Quelle a été votre méthode de travail et de recueil d'informations ?
En 2019, Lisa et moi avons réuni un petit groupe d’auteurs lors de la réunion annuelle du comité pour la recherche en sociologie du droit, à Onati (Espagne), pour réfléchir à la question de la place des documents dans les interactions entre les migrants et les institutions publiques. Nous avons ensuite rédigé ensemble un numéro spécial, dont les articles portaient sur des thématiques aussi diverses que les procédures d’expulsion en Suède, la fabrique de documents par les réfugiés en Ouganda, ou bien la rédaction de rapports par les assistants sociaux en Belgique. Cet ouvrage nous a permis de continuer cette réflexion en approfondissant les études de cas proposées et en y ajoutant de nouvelles, qui montrent notamment la manière dont ces pratiques documentaires sont ancrées dans des dynamiques historiques anciennes.

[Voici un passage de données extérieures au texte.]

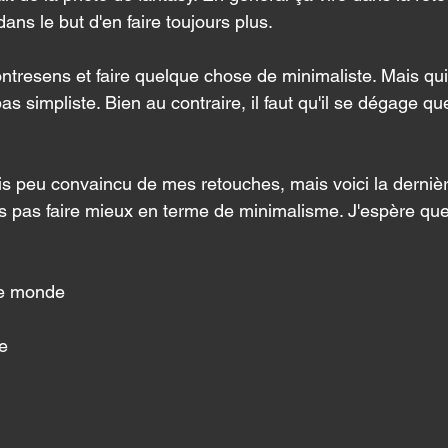
dans le but d'en faire toujours plus. 
ontresens et faire quelque chose de minimaliste. Mais qui 
s simpliste. Bien au contraire, il faut qu'il se dégage q
s peu convaincu de mes retouches, mais voici la dernièr
s pas faire mieux en terme de minimalisme. J'espère que
le monde 
e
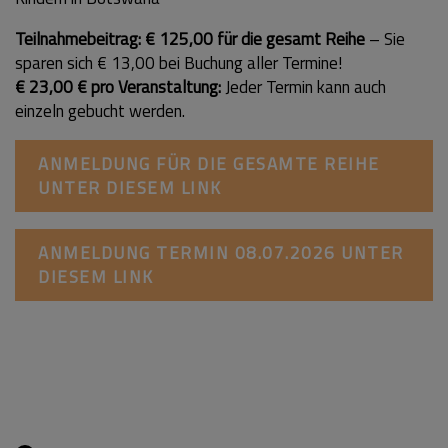
Teilnahmebeitrag:
€ 125,00 für die gesamt Reihe
– Sie
sparen sich € 13,00 bei Buchung aller Termine!
€ 23,00 € pro Veranstaltung:
Jeder Termin kann auch
einzeln gebucht werden.
ANMELDUNG FÜR DIE GESAMTE REIHE
UNTER DIESEM LINK
ANMELDUNG TERMIN 08.07.2026 UNTER
DIESEM LINK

Tous les chapitres sont basés sur des recherches ethnographiques, qui combinent l’observation au sein d’administrations, des entretiens avec des bureaucrates et avec des migrants (en Suède, en Belgique, en Italie, en Allemagne, en Ouganda) ainsi que la consultation d’archives aux Nations Unies.
Ce travail est-il en lien avec vos recherches actuelles ?
J’ai récemment obtenu un Mandat d’Impulsion Scientifique, qui me permettra d’étudier la place du droit et des tribunaux dans la mise en œuvre des politiques migratoires, et les effets des litiges sur les pratiques administratives. Ce projet m’a permis d’élargir certaines des questions abordées dans l’ouvrage en général et dans le chapitre que j’ai rédigé en particulier, autour de la manière dont certains rapports sociaux pouvaient être rédigés, en partie, à l’attention du tribunal.